_TASK OBJECTIVE_
Copy every line from the records below that holds the word "depth".

_DATA EXCERPTS_
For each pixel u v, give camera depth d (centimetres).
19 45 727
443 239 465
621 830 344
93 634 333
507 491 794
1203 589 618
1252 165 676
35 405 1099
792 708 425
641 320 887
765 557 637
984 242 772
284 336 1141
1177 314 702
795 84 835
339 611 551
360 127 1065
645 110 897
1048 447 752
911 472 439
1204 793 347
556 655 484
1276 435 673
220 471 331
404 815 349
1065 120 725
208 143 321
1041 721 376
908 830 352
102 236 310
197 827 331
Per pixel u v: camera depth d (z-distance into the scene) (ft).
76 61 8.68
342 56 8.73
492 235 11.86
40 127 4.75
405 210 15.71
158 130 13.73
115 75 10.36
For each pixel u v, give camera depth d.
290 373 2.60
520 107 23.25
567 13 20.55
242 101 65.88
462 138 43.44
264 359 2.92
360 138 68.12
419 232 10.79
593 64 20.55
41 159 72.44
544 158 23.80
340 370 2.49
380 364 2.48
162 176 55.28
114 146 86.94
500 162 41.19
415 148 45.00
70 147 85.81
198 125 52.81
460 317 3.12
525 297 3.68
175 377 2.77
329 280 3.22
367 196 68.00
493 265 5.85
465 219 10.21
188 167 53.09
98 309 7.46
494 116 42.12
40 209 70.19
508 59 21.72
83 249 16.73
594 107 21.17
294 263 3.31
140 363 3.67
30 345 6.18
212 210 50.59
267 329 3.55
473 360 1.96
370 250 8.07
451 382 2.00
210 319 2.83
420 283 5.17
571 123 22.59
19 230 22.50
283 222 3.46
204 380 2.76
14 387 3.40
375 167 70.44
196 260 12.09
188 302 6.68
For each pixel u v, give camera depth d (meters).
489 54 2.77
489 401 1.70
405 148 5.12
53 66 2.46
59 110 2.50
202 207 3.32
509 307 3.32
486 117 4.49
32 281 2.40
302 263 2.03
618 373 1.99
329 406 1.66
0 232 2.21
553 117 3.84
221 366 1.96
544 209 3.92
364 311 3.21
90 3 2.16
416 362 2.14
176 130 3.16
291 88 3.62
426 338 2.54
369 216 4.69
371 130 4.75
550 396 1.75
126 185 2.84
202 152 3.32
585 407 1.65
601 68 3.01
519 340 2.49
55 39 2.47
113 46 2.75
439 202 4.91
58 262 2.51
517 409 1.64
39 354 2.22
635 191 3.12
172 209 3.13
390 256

_RESULT BELOW_
For each pixel u v, give camera depth d (centimetres).
Per pixel u v: camera depth d (z-distance into the scene) (ft).
For each pixel u v, give camera depth d.
For each pixel u v, give camera depth d (meters).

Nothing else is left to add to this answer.